:: Document extract ::
┄┄┄┄┄┄
There are many different kinds of language errors. Everybody makes them, non-native speakers of English who study English as well as native speakers of English who study English. Nobody's perfect. And, of course, the less English you know, the more errors you can expect to make. That is just common sense. Well, sometimes common sense turns out to be wrong, but I don't think this will turn out to be wrong. If it is and you know who says that it's wrong, I'd sure like to know.

Back to kinds of errors. Sloppy, simple errors (SSE) are the kind I expect from people who know little English and from people who care little about the quality of their English. Your first sentence has an example of an SSE: "I listened a speech". When the main-verb form "listened" is followed by a noun phrase like "a speech", a "to" must follow "listened". The verb is two words, listened to, not one word. The one-word verb form that works here is "heard": "I heard a speech last week". Different verbs have different usage rules. But these two verb are such basic English verbs that I don't expect a third-year student to make this kind of usage error. Therefore, I conclude that you are simply sloppy and that you didn't bother to proofread your work.

These blogs are your work, you realize. They aren't just Internet fun and games. You (and I mean everyone in the class, Eunice, not just you) will be graded in part on your attention to this kind of detail.
┄┄┄┄┄┄
:: Study material ::
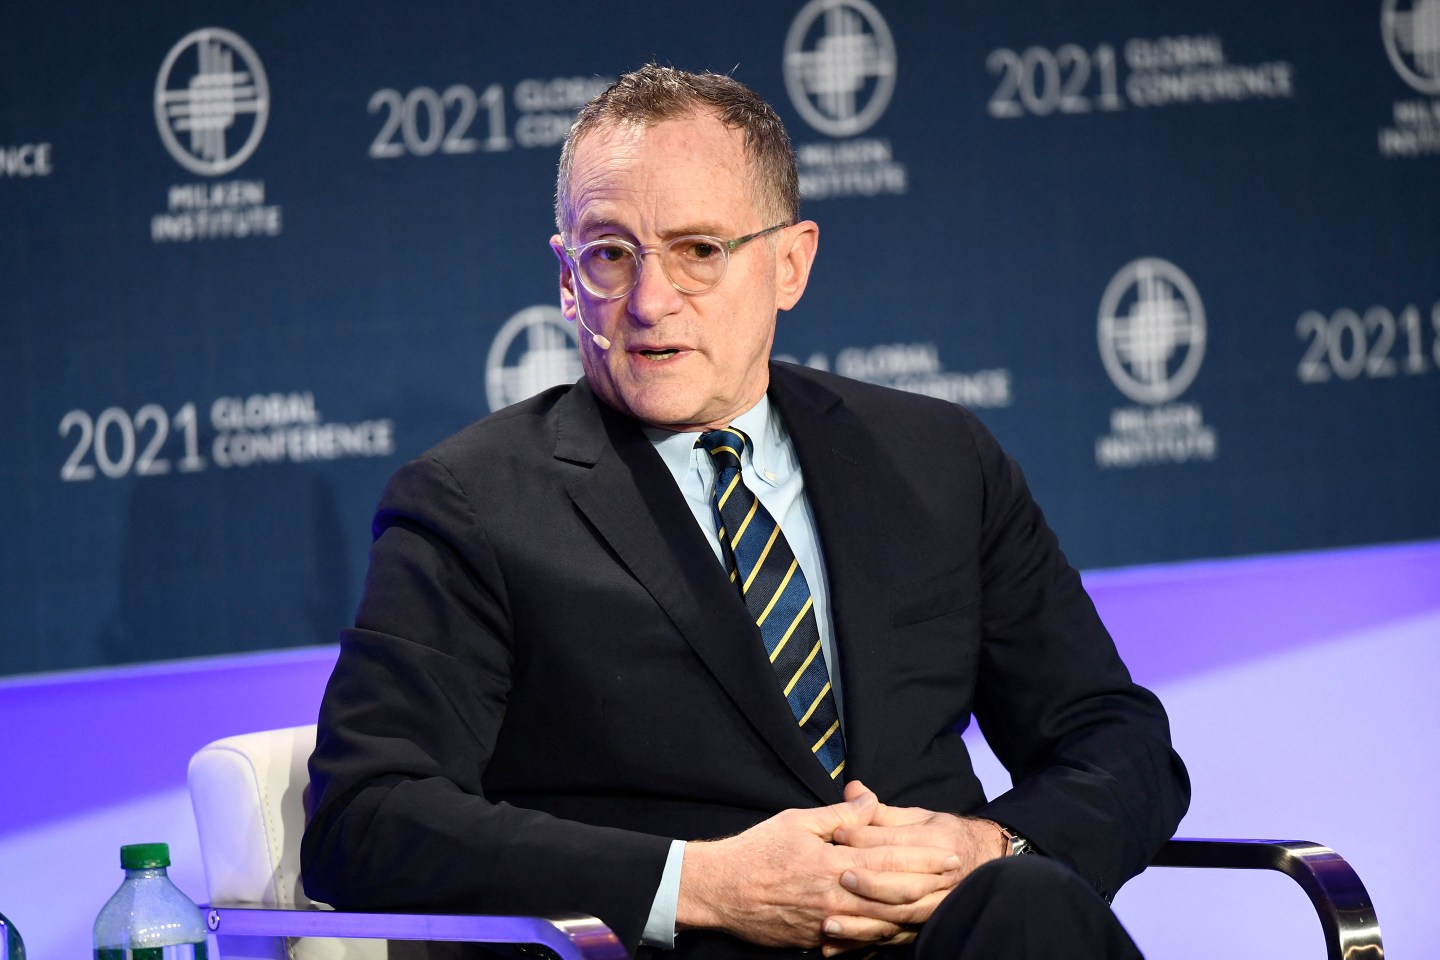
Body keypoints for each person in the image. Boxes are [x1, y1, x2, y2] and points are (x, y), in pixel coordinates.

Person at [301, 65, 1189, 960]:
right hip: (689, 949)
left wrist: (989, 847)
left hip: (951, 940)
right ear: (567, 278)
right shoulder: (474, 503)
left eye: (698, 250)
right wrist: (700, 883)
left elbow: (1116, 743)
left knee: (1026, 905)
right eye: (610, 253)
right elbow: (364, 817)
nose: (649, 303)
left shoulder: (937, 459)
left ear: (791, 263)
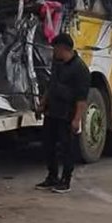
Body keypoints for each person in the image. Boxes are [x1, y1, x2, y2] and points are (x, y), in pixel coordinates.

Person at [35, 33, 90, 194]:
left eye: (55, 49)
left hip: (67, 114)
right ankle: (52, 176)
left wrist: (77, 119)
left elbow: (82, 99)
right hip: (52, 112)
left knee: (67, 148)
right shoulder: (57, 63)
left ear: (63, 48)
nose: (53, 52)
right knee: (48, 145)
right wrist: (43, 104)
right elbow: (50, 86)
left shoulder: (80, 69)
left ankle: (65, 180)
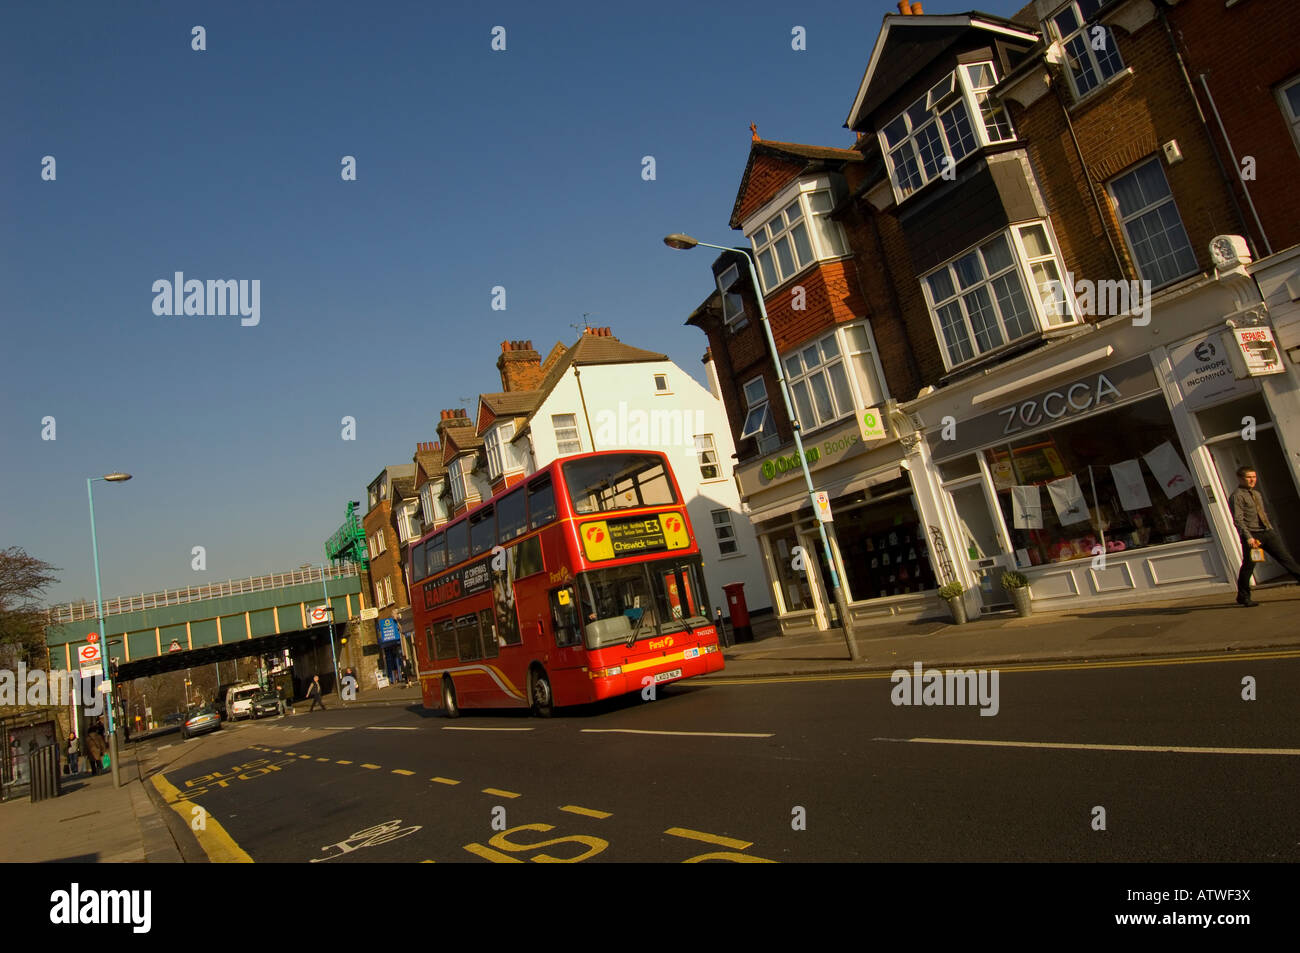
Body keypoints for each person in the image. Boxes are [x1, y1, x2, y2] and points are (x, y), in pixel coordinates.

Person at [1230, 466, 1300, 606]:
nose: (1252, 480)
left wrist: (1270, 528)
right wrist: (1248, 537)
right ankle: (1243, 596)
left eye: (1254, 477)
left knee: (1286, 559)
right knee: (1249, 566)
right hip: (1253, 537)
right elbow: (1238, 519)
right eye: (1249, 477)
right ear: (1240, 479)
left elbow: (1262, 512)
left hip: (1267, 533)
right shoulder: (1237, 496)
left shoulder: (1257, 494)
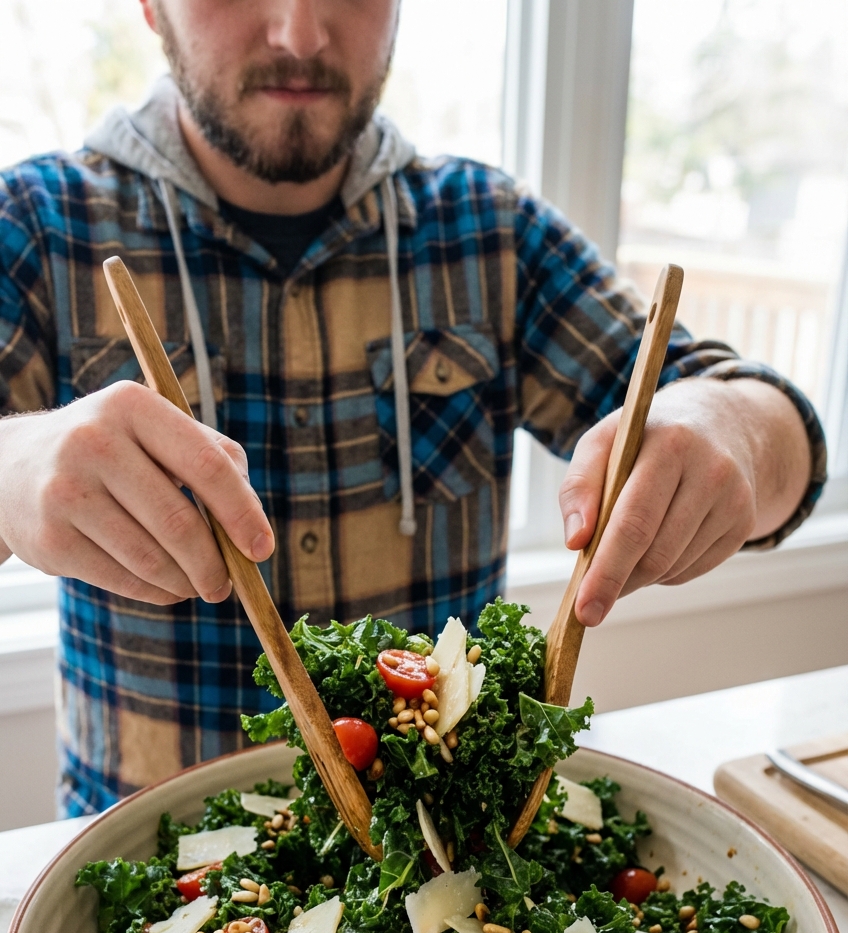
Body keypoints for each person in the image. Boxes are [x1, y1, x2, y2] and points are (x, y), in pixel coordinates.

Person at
┄┄┄┄┄┄
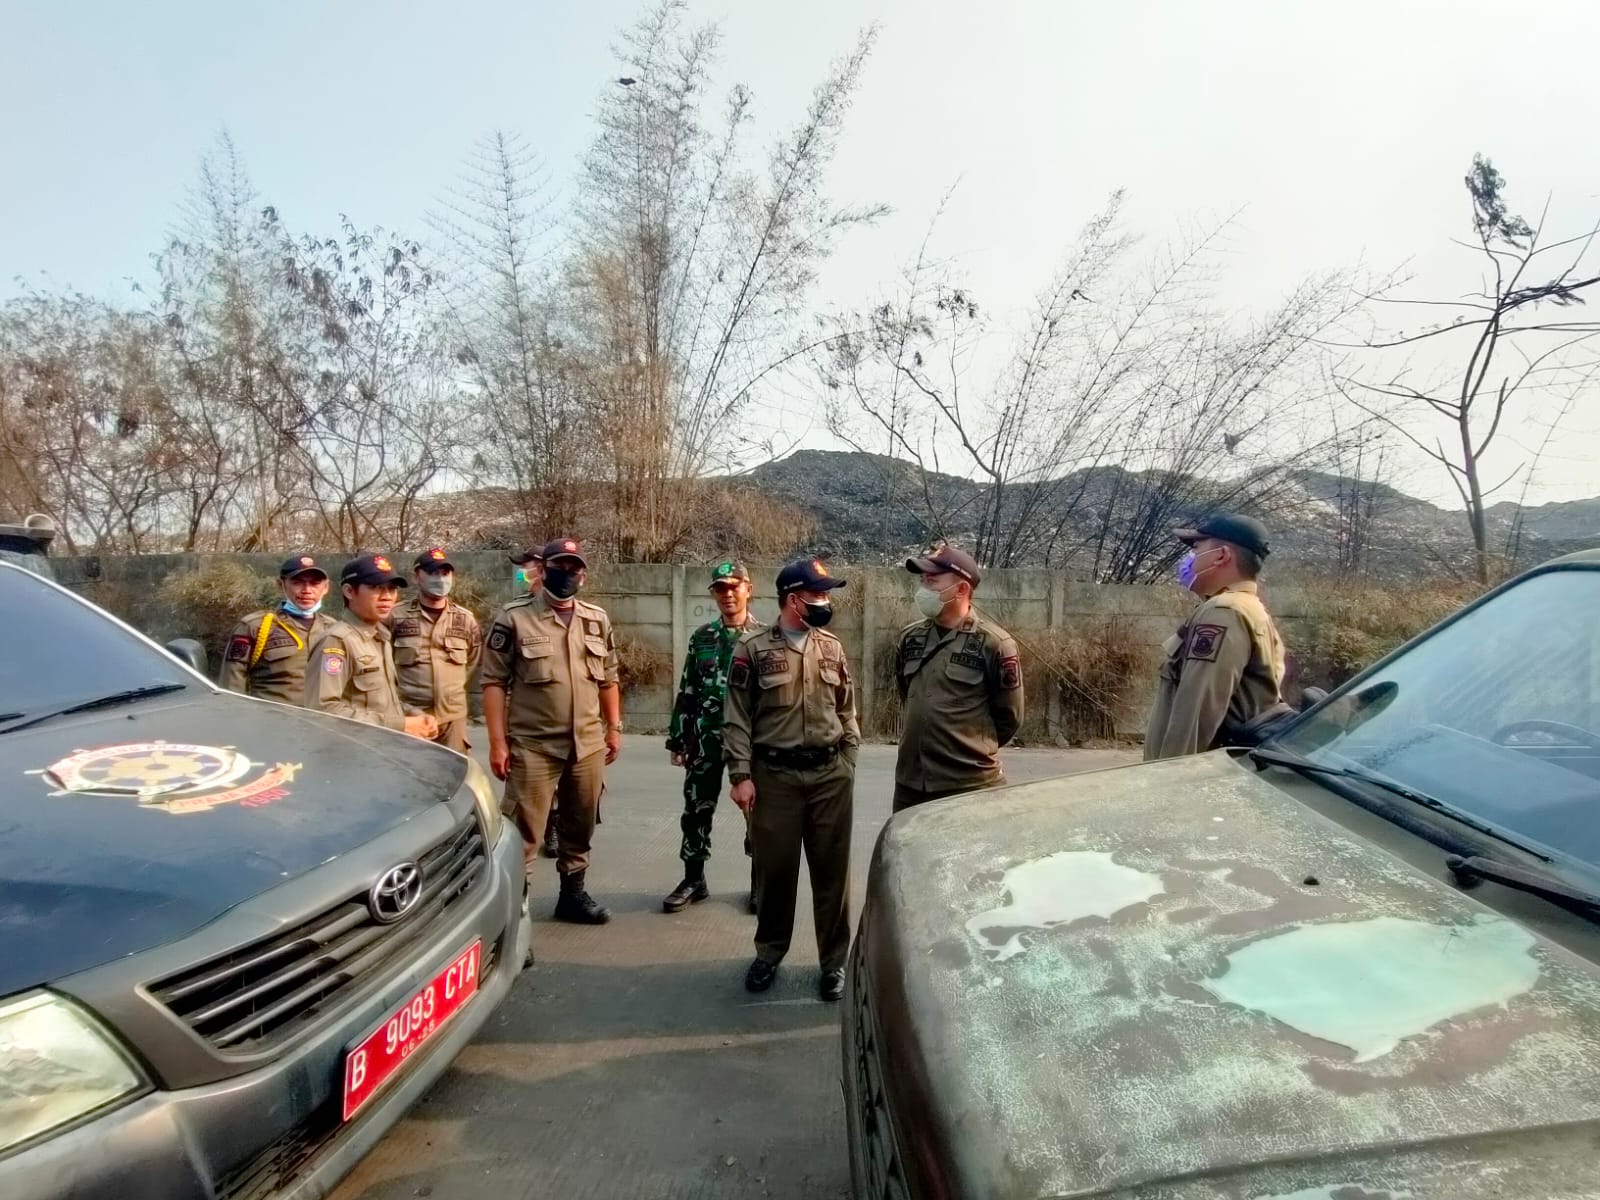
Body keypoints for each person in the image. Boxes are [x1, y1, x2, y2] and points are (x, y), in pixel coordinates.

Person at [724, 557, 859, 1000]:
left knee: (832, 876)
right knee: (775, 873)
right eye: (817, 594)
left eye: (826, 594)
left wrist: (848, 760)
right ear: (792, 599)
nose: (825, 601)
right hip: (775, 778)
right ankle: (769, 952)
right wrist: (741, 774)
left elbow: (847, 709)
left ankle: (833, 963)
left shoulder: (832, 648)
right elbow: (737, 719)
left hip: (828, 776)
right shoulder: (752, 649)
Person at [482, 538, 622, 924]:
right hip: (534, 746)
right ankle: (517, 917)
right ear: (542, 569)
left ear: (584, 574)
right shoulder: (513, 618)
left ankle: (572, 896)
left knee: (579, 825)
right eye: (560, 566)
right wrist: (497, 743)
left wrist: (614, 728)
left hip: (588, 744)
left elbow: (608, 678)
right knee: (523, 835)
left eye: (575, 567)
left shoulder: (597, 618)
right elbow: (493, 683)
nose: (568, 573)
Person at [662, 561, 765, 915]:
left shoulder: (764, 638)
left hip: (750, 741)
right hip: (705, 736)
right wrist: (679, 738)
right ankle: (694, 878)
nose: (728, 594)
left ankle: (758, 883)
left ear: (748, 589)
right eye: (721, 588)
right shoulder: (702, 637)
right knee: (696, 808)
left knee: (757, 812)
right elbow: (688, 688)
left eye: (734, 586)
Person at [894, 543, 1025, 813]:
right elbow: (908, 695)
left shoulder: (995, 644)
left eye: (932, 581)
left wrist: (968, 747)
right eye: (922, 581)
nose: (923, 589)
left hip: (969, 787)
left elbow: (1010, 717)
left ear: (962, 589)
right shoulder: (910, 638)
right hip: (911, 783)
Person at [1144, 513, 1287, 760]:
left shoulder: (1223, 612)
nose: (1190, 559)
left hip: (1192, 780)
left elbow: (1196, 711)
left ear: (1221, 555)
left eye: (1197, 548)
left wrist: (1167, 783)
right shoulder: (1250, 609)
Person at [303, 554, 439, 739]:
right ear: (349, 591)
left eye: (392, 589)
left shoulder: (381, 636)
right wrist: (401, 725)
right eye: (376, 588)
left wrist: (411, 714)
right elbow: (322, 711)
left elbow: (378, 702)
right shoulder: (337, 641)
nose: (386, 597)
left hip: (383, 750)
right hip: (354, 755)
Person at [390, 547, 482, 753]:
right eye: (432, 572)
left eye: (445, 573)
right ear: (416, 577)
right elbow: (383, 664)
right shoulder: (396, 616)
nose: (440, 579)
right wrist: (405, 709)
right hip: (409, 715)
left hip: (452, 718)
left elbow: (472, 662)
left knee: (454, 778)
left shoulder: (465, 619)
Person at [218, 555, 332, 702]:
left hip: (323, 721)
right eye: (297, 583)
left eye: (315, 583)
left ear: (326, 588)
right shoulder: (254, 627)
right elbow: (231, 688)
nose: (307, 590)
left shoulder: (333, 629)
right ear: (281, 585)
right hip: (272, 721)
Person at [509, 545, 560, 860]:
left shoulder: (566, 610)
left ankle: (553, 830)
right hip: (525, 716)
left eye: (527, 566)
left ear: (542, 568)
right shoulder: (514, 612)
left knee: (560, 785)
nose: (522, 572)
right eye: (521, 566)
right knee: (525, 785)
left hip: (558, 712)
┄┄┄┄┄┄
:: Required actions ::
1 > From the passage on language errors, print the text between "These blogs are" and "kind of detail.", inclusive.
2 > List every word or phrase that the passage on language errors places inside double quotation marks, in the order they occur.
3 > Continue the passage on language errors, picking up after its final sentence.
The items above come from a separate source and are unrelated to the passage on language errors.

:: Answer list ::
1 >
These blogs are your work, you realize. They aren't just Internet fun and games. You (and I mean everyone in the class, Eunice, not just you) will be graded in part on your attention to this kind of detail.

2 >
"I listened a speech"
"listened"
"a speech"
"to"
"heard"
"I heard a speech last week"

3 >
The second usage error is not in the same category. It's more than simple and sloppy. It requires more thought: "It talked about how to prepare the exam for graduate school." You have to think about the meaning of the words you use. What do these words really say? They tell me that you listened to a speech by someone who was telling you how to create (This is a synonym of "prepare") the examination for graduate school. I don't believe this. I think that you meant to say this: "It talked about how to prepare for the exam for graduate school." You made the same mistake with this verb as you did with "listen/listen to". The verb you want is a two-word verb, a phrasal verb. "To prepare" in the sense suggested by your sentence means "to make" or, in this particular case, "to write". But you are an undergraduate student who might be thinking about going to graduate school in eighteen months. Therefore, I suspect that you meant to use "prepare for", which means "to get ready for" or, specifically in this case, "to study for". I think that this is a higher-level error of the same type: it seems to require more understanding and analytical ability than "listen" versus "listen to". Maybe that's because "listen" and "listen to" are probably used more frequently than "prepare" and "prepare for".

The third and fourth misusages: "that he [3] wants us [4] can choose his cram school". Error [3] is a tense problem: it should be "wanted", not "wants"; and error [4] is a word-choice/usage error: it should be "to", not "can".

The fifth through seventh are these: "because [5] some of good jobs need [6] master degree or doctor degree, but I [7] just have bachelor degree." All of this sounds like pidgin because the articles are left out Number [5] is a usage problem: it should be "some of the good jobs" or "some good jobs"; [6] is "a master's or doctor's degree" (I would also prefer "require" to "use", but that's a much more high-level problem); and [7] is the same usage problem: you need "a" before "bachelor's", and a semantics (meaning) problem: you don't have a BA yet, so you need to say "will have {just/only} a bachelor's degree".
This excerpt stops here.